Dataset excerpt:
- - - - - - -

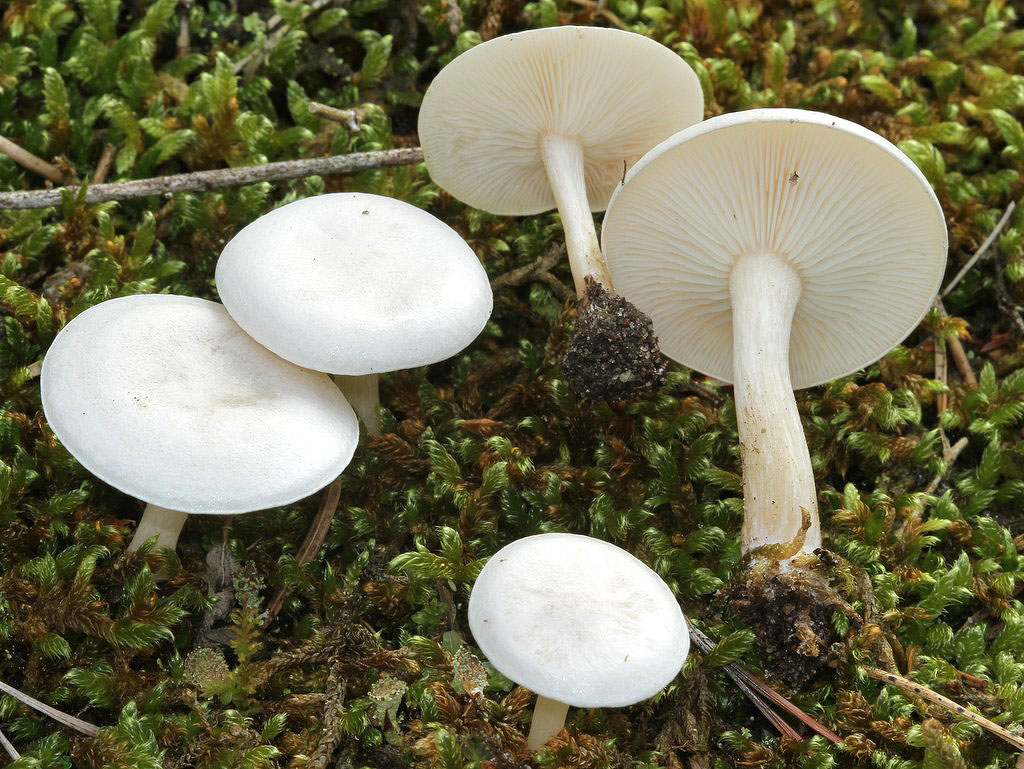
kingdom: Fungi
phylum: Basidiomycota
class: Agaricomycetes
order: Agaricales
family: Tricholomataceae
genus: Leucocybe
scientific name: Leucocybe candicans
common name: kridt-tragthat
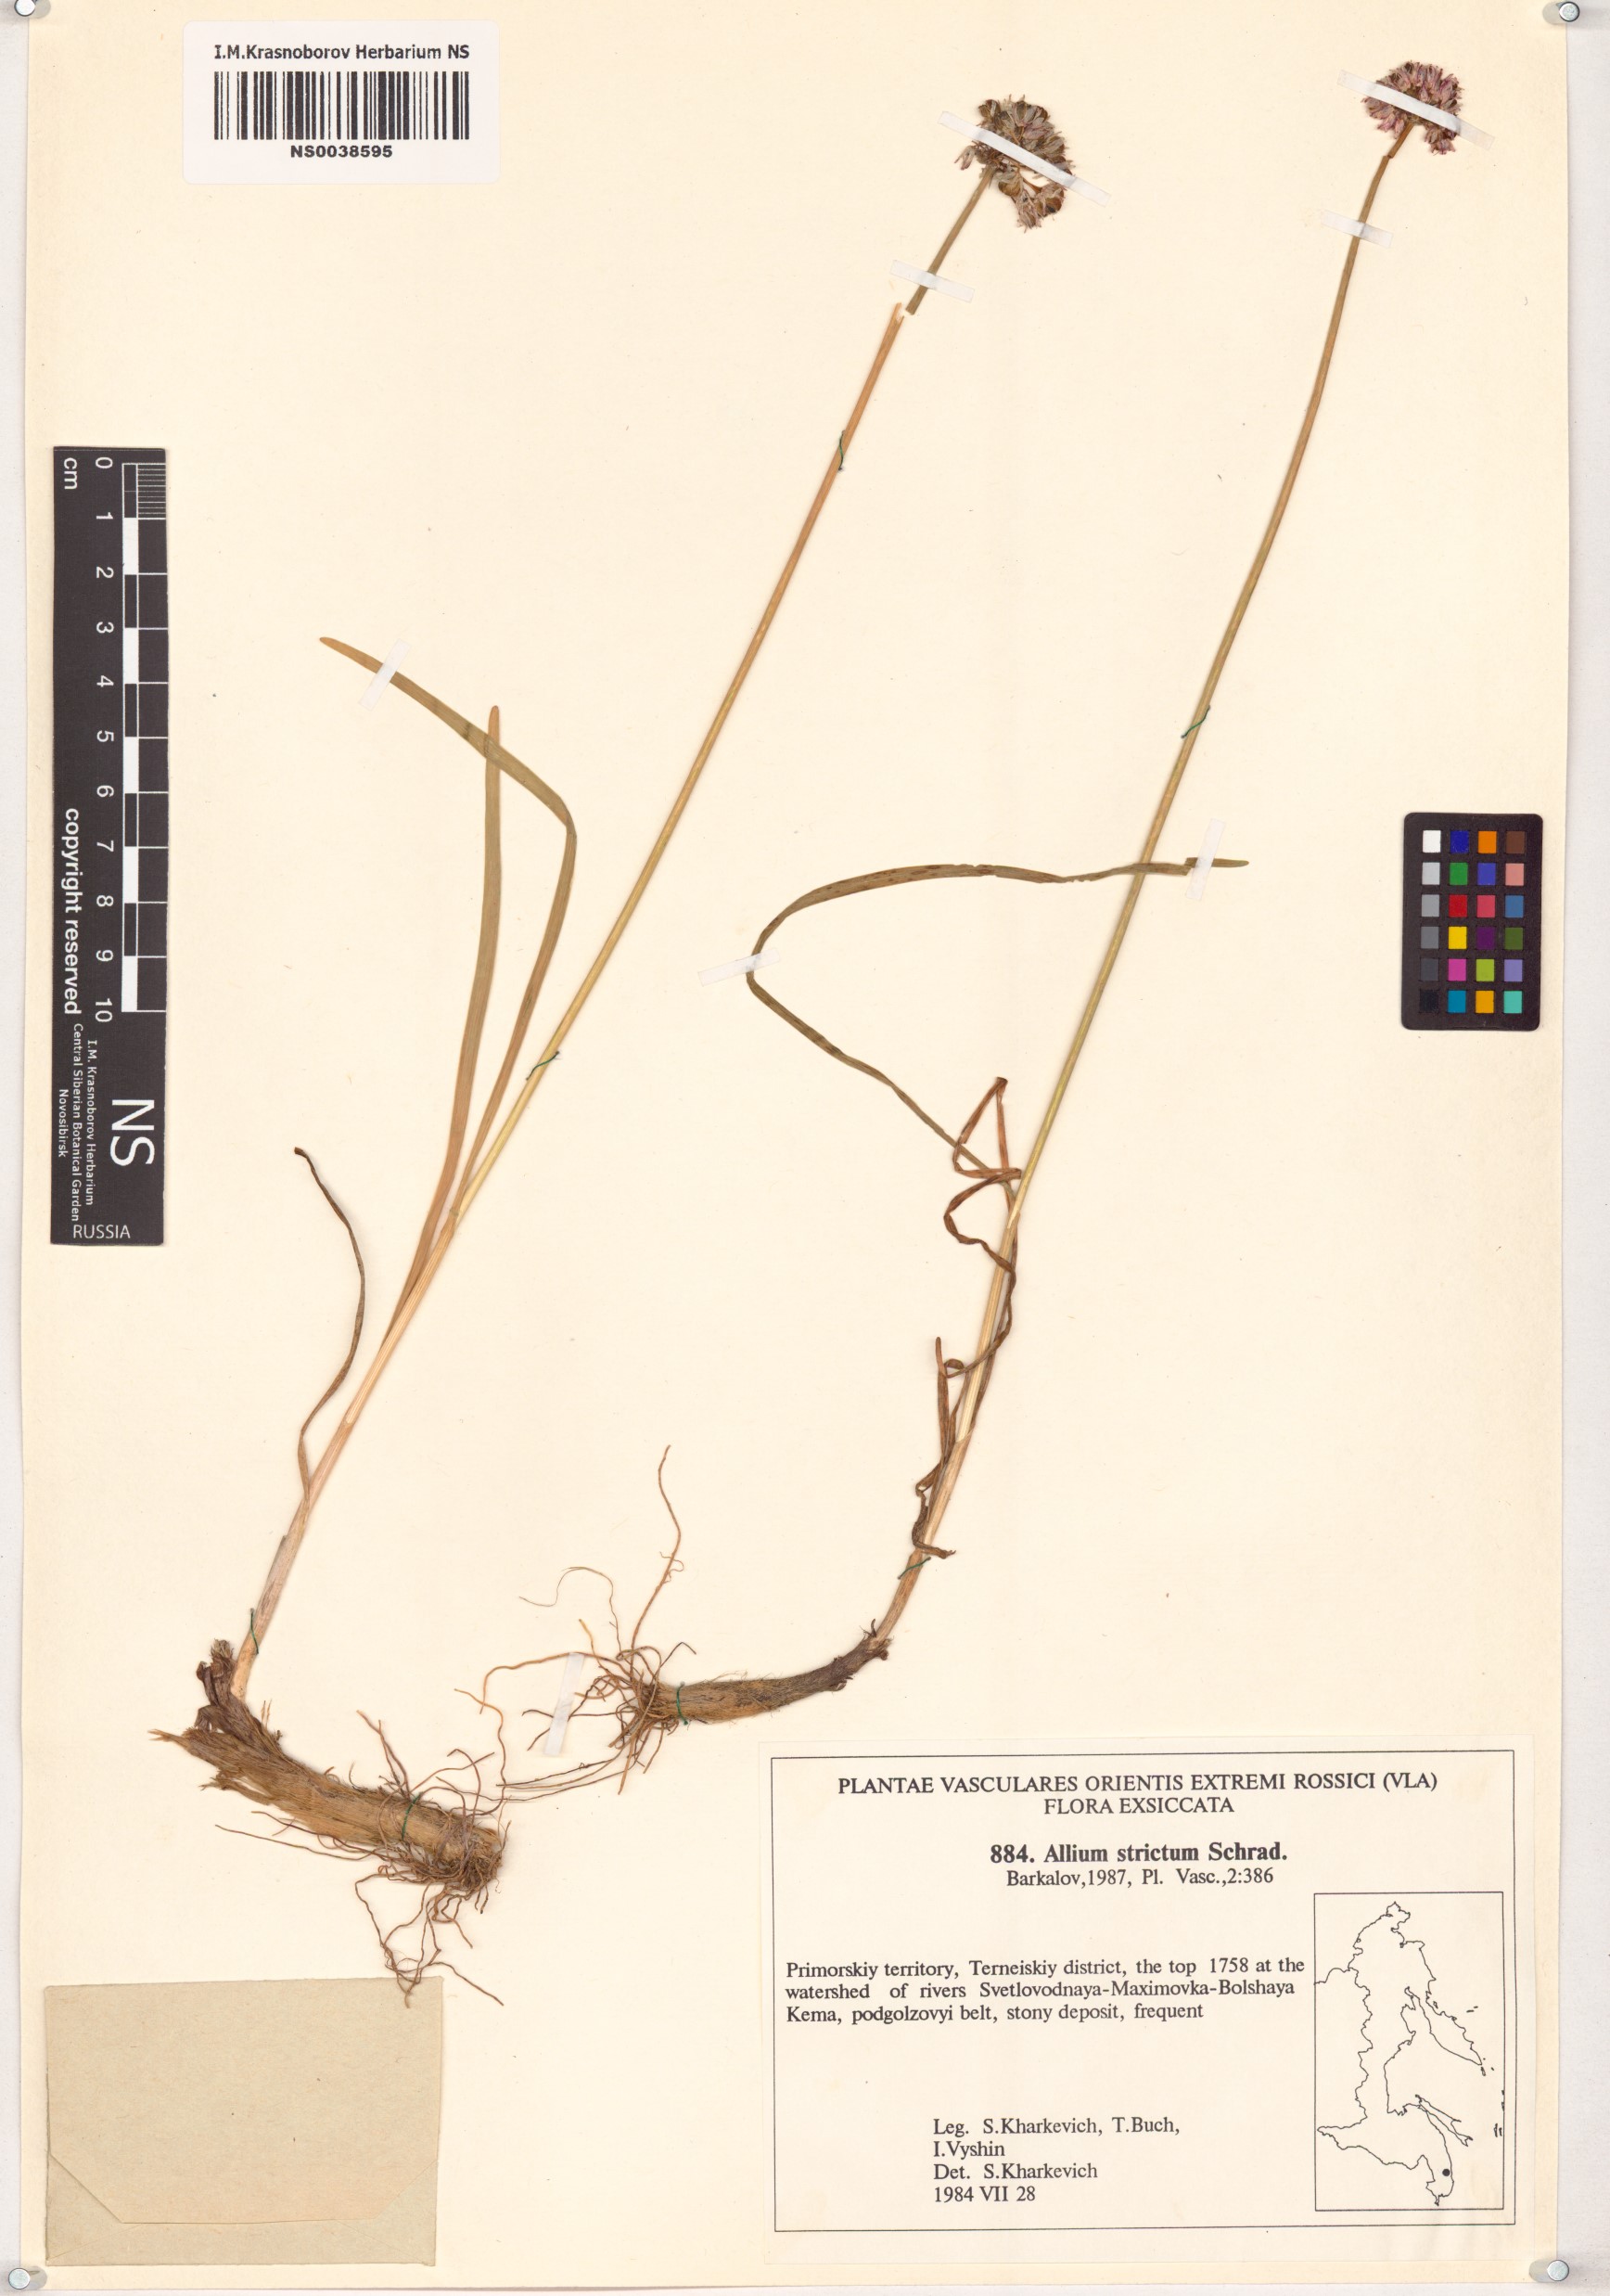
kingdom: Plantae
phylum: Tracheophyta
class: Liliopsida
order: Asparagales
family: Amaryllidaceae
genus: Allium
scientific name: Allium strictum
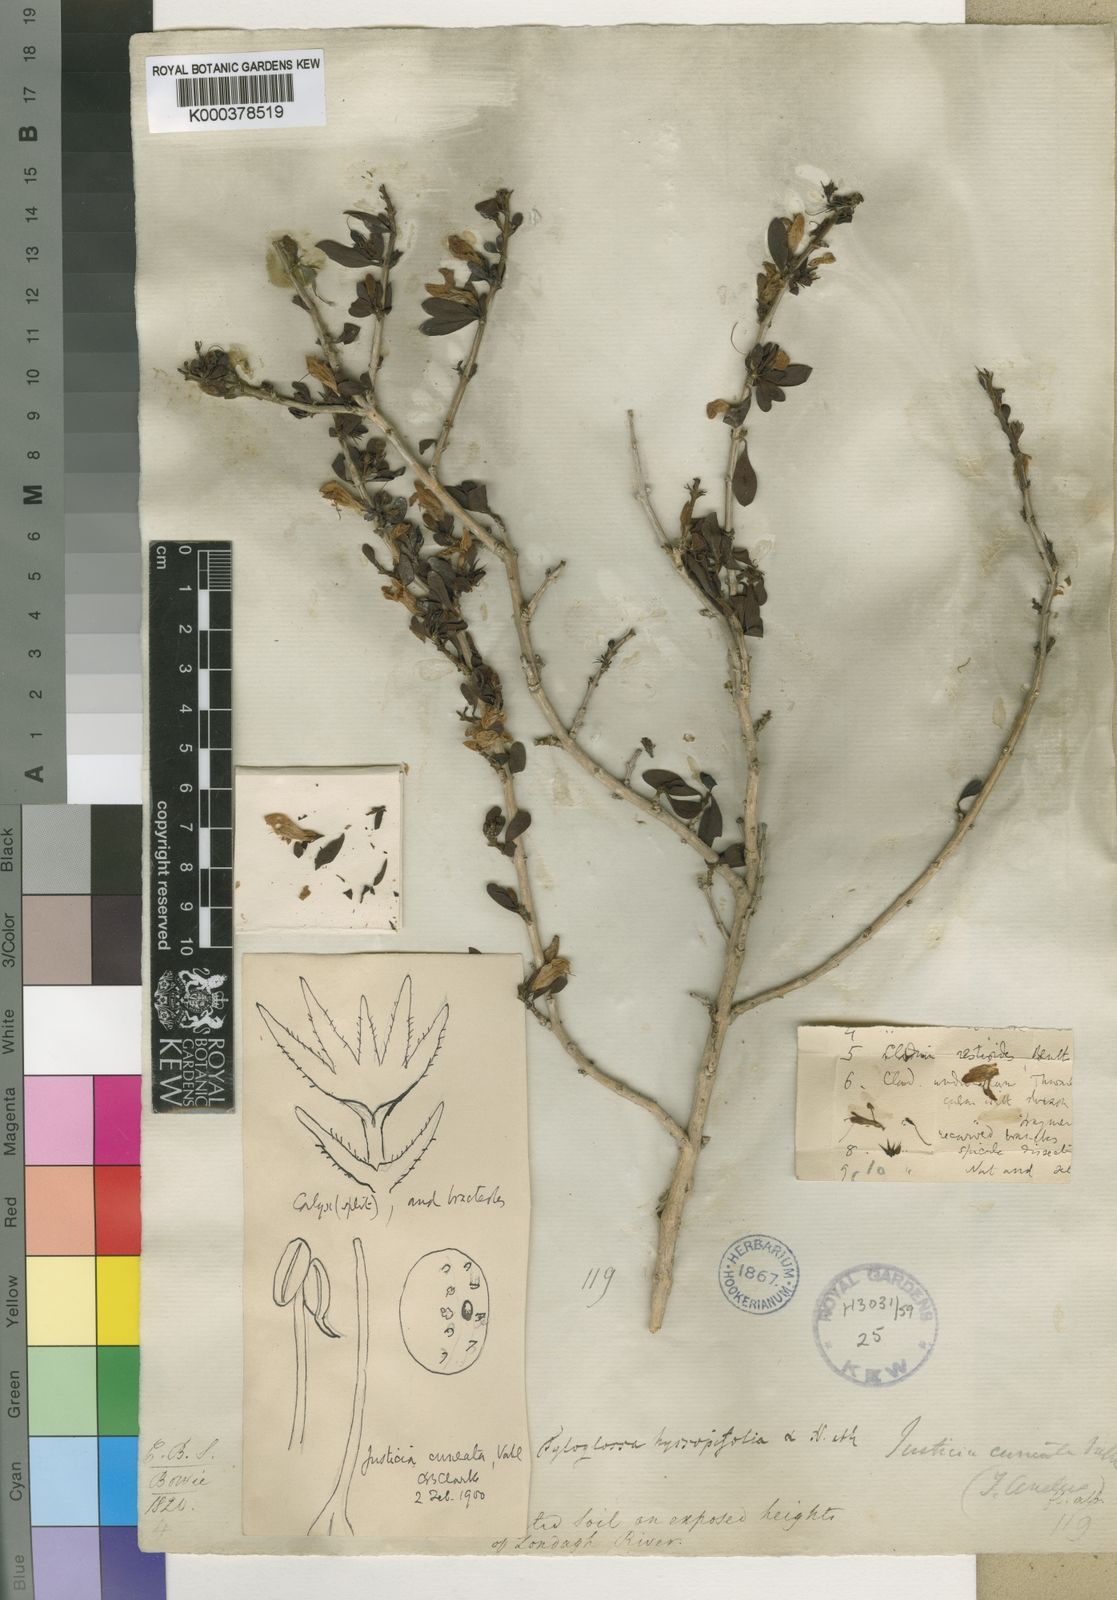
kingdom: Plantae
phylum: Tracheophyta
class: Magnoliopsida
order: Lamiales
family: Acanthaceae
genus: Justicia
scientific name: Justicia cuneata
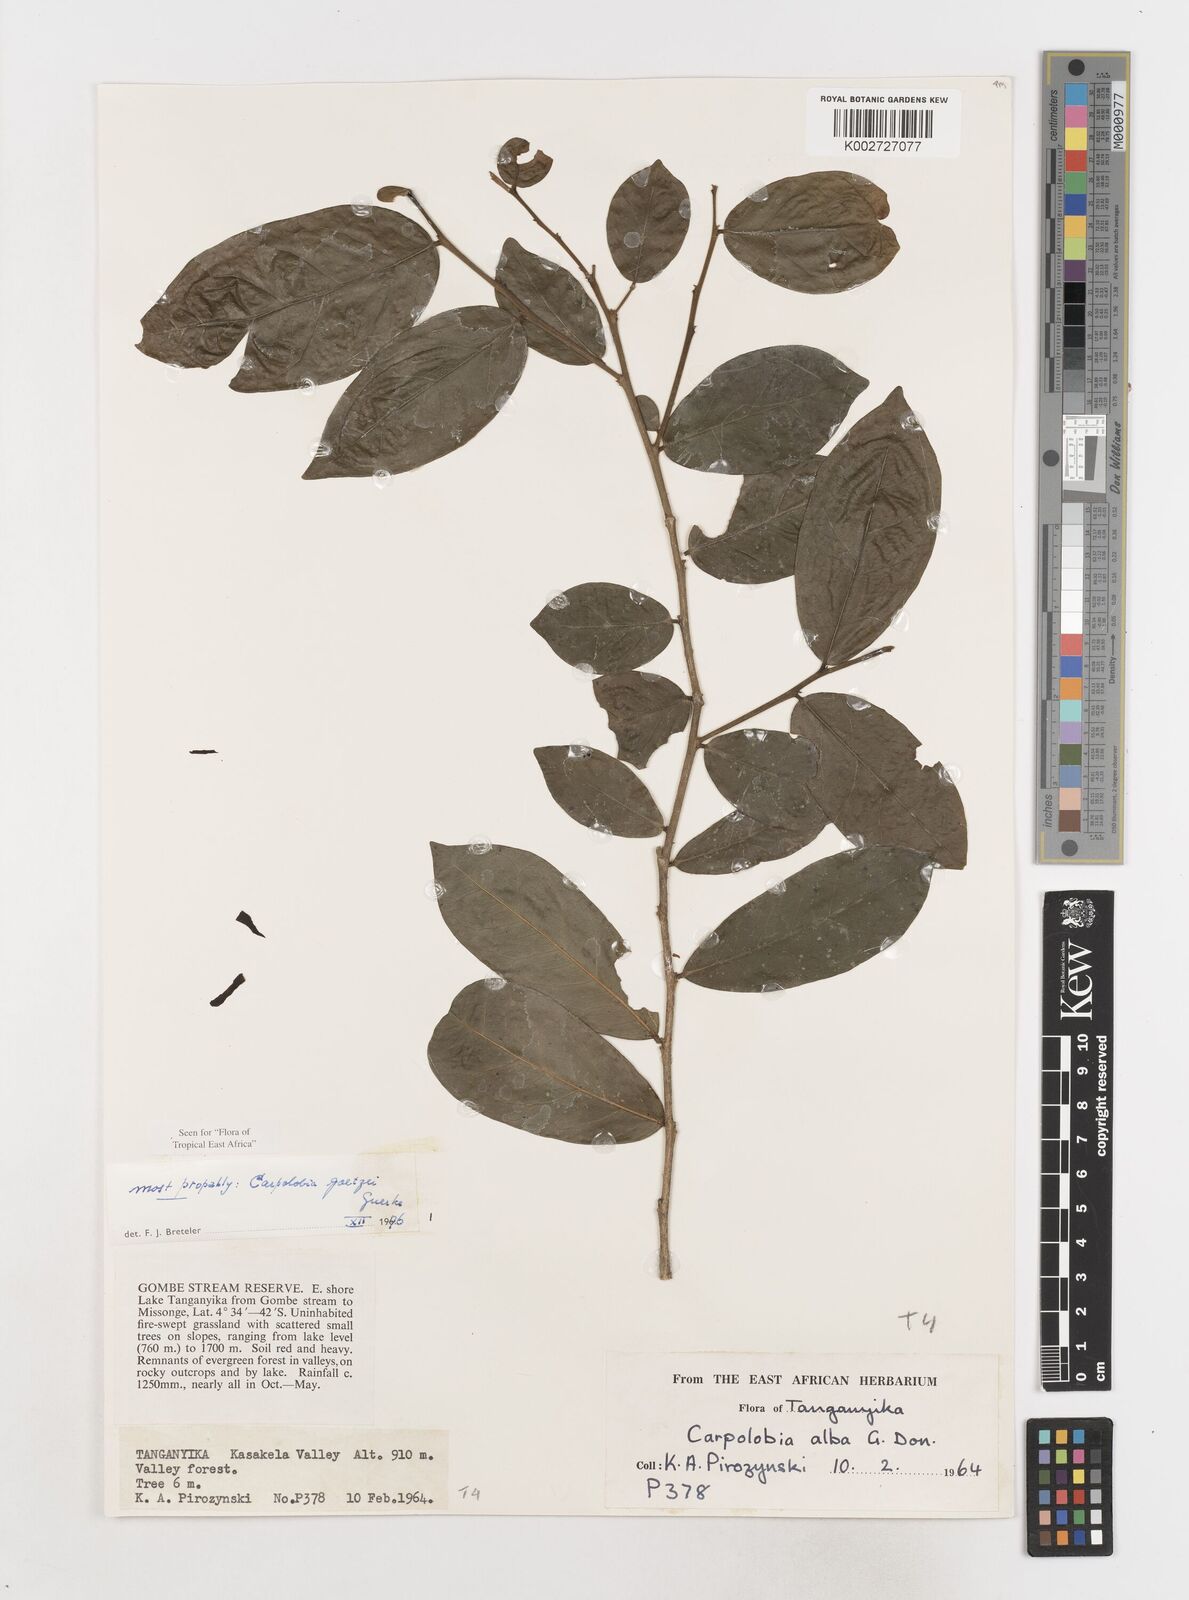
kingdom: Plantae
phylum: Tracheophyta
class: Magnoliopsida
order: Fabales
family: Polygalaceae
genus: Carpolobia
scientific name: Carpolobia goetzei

- - - - - - -

_Set exercise_: Can you copy every text line of the data above word for word, leaving out the pictures?

_The completed task_:
kingdom: Fungi
phylum: Basidiomycota
class: Agaricomycetes
order: Agaricales
family: Tricholomataceae
genus: Leucocybe
scientific name: Leucocybe candicans
common name: kridt-tragthat
kingdom: Plantae
phylum: Tracheophyta
class: Liliopsida
order: Asparagales
family: Amaryllidaceae
genus: Allium
scientific name: Allium strictum
kingdom: Plantae
phylum: Tracheophyta
class: Magnoliopsida
order: Lamiales
family: Acanthaceae
genus: Justicia
scientific name: Justicia cuneata
kingdom: Plantae
phylum: Tracheophyta
class: Magnoliopsida
order: Fabales
family: Polygalaceae
genus: Carpolobia
scientific name: Carpolobia goetzei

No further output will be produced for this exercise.